The international sanctions imposed on the criminal enterprise of former president Charles Taylor paralyze two important sectors of the economy that usually provide jobs to thousands and revenues to the government. The timber industry and the diamond trade have been some of the most dynamic areas of the Liberian economy in the past. The President said that Liberia was in the process of taking control of its forestry and making final preparations to adhere to the Kimberly process. Forestry concession agreements have been cancelled and subjected to review.

With the end of the wars in Sierra Leone and many diamonds exporting countries in Africa such as Angola and the Democratic Republic of Congo, the issue of “blood diamonds” is becoming a thing of the past and the Kimberly Process may not be as important as it were a few years ago. As far as timber is concerned, the new partnership between the government of Liberia and the international community, including environmental groups, serves as a safeguard against inordinate exploitation of forest resources will come to an end.

The United States can and must take the leadership in all these areas and help Liberia tackle its immediate needs. If she gets a commitment from President George W. Bush that the US is ready to start into a new and responsible partnership with Liberia in place of the old paternalistic relationships, maybe these issues could be put on the front burner, in the international community and resolved diligently.

Liberia lent her support to the US whenever there was a need for support for American foreign policies, even when they went against Liberian or African interests. Liberia was a founding member of the United Nations and helped to shape it.
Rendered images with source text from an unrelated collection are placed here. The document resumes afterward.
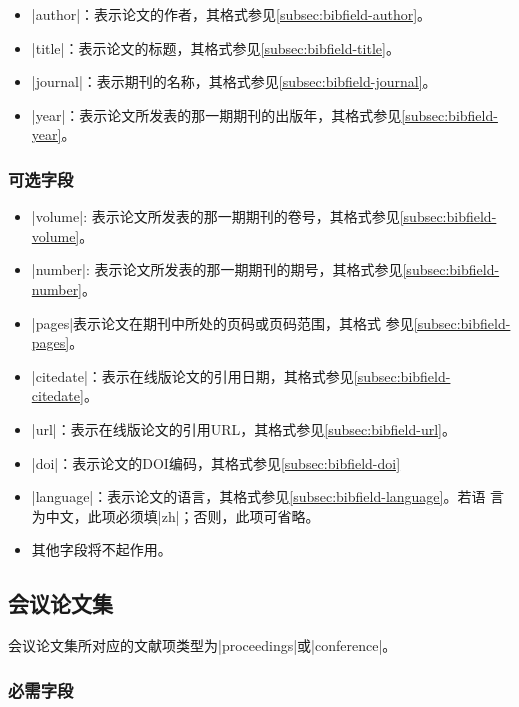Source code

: \begin{itemize}
\item |author|：表示论文的作者，其格式参见\ref{subsec:bibfield-author}。
\item |title|：表示论文的标题，其格式参见\ref{subsec:bibfield-title}。
\item |journal|：表示期刊的名称，其格式参见\ref{subsec:bibfield-journal}。
\item |year|：表示论文所发表的那一期期刊的出版年，其格式参见\ref{subsec:bibfield-year}。
\end{itemize}

\subsubsection{可选字段}

\begin{itemize}
\item |volume|: 表示论文所发表的那一期期刊的卷号，其格式参见\ref{subsec:bibfield-volume}。
\item |number|: 表示论文所发表的那一期期刊的期号，其格式参见\ref{subsec:bibfield-number}。
\item |pages|表示论文在期刊中所处的页码或页码范围，其格式
  参见\ref{subsec:bibfield-pages}。
\item |citedate|：表示在线版论文的引用日期，其格式参见\ref{subsec:bibfield-citedate}。
\item |url|：表示在线版论文的引用URL，其格式参见\ref{subsec:bibfield-url}。
\item |doi|：表示论文的DOI编码，其格式参见\ref{subsec:bibfield-doi}
\item |language|：表示论文的语言，其格式参见\ref{subsec:bibfield-language}。若语
  言为中文，此项必须填|zh|；否则，此项可省略。
\item 其他字段将不起作用。
\end{itemize}

\subsection{会议论文集}\label{subsec:bibtype-proceedings}

会议论文集所对应的{\BibTeX}文献项类型为|proceedings|或|conference|。

\subsubsection{必需字段}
Both the US and the UN have benefited from Liberia and Liberians have every right to expect concrete actions from them at this time of need.

During a campaign speech at the University of Liberia, candidate Ellen Johnson Sirleaf said that her government would be able to deliver more than any other government emerging out of the elections. She would be able to do so only if she were given a push to jumpstart the rusted machinery.